-- EXERCISE DIRECTIONS --
Your task is to show every line in the listing below that includes "lines".
****
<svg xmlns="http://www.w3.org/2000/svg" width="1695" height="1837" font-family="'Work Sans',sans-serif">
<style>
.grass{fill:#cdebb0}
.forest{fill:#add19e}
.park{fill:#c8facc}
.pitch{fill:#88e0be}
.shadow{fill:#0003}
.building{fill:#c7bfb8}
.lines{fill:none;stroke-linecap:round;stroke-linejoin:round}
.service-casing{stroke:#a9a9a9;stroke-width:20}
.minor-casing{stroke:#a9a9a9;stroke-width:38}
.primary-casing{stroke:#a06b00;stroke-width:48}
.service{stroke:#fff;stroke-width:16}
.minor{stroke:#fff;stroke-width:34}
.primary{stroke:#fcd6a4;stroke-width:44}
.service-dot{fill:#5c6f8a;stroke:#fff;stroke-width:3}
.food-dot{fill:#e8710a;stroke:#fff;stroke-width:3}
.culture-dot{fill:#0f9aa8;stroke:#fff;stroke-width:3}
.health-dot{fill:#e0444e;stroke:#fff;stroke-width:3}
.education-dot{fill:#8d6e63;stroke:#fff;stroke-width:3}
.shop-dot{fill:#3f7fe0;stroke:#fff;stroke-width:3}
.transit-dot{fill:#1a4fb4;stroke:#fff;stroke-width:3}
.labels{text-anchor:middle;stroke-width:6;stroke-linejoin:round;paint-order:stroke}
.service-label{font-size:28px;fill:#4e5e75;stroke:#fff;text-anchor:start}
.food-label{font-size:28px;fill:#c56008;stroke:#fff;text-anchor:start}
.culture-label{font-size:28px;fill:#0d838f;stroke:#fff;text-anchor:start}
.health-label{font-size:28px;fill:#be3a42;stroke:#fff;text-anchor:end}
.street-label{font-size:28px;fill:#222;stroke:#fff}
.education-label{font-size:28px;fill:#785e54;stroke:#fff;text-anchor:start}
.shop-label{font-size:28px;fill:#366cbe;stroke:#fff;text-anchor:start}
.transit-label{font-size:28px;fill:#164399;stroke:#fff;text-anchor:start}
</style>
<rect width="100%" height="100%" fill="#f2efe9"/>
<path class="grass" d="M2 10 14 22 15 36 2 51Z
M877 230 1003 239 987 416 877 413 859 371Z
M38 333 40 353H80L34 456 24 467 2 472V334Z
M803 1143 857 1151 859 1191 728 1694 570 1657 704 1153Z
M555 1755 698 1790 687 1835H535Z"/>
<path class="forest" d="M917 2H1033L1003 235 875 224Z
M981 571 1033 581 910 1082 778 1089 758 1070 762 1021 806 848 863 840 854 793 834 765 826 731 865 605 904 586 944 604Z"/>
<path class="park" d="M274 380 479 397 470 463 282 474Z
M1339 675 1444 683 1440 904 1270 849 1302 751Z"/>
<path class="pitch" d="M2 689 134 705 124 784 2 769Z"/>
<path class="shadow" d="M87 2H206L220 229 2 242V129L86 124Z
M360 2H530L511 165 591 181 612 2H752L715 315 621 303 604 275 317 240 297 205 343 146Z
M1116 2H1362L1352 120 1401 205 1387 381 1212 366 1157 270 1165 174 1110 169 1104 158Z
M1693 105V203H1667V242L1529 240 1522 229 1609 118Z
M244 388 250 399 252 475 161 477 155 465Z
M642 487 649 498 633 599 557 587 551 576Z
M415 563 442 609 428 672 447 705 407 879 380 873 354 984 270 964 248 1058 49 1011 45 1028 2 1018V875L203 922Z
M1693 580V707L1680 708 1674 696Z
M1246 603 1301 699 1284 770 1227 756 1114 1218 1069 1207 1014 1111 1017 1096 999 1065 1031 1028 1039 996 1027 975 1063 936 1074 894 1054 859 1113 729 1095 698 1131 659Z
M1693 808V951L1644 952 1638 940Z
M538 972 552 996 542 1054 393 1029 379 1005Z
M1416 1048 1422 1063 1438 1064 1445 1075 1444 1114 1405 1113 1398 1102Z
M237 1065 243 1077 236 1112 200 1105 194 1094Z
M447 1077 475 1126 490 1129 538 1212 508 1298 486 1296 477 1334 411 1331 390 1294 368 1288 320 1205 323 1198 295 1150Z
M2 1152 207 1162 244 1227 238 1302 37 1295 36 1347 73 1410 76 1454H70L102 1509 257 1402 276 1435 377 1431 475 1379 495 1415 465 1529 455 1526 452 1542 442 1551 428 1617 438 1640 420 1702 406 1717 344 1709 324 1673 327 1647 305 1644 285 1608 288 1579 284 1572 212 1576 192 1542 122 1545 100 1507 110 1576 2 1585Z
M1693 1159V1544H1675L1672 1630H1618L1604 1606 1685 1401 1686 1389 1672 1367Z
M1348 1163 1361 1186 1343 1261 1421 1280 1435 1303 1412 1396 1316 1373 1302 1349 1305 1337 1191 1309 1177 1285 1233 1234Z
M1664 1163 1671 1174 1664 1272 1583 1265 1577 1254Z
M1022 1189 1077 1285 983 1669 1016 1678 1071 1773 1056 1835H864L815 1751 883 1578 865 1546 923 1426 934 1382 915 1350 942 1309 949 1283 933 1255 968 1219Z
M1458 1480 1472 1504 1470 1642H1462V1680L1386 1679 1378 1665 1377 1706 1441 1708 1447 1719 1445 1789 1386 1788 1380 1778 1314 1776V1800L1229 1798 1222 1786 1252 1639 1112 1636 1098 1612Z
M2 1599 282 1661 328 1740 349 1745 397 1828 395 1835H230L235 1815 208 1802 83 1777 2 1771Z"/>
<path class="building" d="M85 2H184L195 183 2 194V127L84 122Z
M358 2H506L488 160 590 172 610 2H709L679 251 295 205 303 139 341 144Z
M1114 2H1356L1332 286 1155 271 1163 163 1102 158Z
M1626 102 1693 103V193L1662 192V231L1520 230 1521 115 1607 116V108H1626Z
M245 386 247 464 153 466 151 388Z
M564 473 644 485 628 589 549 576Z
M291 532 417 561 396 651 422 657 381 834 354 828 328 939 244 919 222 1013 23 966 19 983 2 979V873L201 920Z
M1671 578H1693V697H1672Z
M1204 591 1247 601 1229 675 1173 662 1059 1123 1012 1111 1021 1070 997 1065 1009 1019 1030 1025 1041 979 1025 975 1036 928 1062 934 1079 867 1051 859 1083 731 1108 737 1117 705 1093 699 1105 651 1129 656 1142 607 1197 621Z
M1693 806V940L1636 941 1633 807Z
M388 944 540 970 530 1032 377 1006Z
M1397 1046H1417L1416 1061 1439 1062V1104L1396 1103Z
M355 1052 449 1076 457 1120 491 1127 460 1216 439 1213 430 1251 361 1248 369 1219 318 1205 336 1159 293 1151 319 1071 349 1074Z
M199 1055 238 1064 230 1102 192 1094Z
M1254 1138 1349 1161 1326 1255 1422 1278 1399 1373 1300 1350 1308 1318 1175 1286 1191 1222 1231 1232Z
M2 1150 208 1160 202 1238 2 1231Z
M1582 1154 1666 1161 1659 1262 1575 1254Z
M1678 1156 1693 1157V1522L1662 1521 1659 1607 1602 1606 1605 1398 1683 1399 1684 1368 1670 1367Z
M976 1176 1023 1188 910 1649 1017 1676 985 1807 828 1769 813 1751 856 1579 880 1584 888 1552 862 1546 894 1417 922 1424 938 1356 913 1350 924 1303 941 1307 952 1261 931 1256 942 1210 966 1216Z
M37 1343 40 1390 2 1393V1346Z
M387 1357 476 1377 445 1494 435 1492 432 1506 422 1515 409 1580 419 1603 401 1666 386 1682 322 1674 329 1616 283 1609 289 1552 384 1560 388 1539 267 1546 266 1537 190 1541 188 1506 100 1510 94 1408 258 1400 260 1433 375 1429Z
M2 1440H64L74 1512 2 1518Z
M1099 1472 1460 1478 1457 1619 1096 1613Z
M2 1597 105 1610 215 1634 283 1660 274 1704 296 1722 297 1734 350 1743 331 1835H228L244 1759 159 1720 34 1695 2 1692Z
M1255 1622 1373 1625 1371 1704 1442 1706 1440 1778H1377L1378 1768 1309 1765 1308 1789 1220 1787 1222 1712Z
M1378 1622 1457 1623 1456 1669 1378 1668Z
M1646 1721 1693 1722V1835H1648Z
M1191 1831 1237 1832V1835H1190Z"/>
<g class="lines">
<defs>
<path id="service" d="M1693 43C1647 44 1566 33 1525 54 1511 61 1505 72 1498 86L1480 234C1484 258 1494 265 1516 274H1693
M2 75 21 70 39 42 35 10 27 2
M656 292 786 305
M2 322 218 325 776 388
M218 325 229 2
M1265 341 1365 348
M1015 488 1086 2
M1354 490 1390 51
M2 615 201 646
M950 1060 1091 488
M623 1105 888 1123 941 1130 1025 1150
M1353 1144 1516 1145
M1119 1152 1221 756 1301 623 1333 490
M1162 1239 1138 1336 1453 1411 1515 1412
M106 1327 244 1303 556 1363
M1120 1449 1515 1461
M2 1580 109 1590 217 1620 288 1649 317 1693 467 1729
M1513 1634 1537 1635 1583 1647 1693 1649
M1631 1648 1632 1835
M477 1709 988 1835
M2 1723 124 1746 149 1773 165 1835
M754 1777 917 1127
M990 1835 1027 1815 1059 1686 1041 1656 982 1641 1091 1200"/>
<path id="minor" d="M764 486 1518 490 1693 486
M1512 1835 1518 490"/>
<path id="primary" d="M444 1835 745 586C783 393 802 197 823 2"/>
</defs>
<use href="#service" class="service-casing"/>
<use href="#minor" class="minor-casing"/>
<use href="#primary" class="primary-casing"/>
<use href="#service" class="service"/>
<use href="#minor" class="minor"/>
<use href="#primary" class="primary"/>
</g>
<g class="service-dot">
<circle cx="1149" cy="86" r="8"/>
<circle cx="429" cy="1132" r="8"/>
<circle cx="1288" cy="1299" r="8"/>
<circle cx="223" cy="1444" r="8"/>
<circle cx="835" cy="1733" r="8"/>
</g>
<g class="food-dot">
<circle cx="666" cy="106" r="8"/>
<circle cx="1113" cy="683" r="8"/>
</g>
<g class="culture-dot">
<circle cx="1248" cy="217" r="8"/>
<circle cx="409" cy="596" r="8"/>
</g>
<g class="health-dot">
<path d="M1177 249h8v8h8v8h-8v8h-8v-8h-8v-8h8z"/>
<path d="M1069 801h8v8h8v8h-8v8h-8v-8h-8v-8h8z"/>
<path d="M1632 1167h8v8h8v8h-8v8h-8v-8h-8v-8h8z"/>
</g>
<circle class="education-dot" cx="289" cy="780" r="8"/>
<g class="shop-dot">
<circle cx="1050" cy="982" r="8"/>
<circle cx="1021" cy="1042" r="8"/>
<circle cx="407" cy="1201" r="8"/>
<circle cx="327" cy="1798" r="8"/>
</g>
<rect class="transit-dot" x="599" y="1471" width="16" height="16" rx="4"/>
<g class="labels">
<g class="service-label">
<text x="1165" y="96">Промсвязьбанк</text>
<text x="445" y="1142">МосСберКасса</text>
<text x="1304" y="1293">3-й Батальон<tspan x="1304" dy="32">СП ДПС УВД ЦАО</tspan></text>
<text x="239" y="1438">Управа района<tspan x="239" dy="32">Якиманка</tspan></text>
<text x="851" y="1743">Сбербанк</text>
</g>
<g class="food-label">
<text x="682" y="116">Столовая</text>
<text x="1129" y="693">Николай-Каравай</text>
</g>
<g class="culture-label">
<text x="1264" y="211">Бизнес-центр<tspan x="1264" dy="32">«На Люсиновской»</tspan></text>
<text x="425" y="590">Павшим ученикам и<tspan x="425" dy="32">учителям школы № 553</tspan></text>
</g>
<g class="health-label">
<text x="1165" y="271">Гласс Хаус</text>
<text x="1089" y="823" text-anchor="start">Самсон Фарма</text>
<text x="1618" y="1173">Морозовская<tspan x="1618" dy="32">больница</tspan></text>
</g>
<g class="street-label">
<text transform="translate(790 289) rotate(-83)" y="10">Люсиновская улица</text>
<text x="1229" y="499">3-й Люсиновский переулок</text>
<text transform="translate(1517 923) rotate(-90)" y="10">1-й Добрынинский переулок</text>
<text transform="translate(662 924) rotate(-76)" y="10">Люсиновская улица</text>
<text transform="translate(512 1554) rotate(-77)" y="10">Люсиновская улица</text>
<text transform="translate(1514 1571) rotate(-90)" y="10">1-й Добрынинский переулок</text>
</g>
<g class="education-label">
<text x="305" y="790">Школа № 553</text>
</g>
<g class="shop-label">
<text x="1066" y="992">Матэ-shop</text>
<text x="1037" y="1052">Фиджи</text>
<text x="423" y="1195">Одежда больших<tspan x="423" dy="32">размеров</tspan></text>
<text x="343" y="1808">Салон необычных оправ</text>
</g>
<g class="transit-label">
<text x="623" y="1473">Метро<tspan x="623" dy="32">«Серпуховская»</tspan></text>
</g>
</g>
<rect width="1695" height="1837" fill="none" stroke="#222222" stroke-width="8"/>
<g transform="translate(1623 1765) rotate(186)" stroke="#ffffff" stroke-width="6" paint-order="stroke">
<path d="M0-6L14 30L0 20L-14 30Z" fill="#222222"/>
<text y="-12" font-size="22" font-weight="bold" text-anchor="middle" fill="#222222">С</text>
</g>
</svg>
****
-- ANSWER BOX --
.lines{fill:none;stroke-linecap:round;stroke-linejoin:round}
<g class="lines">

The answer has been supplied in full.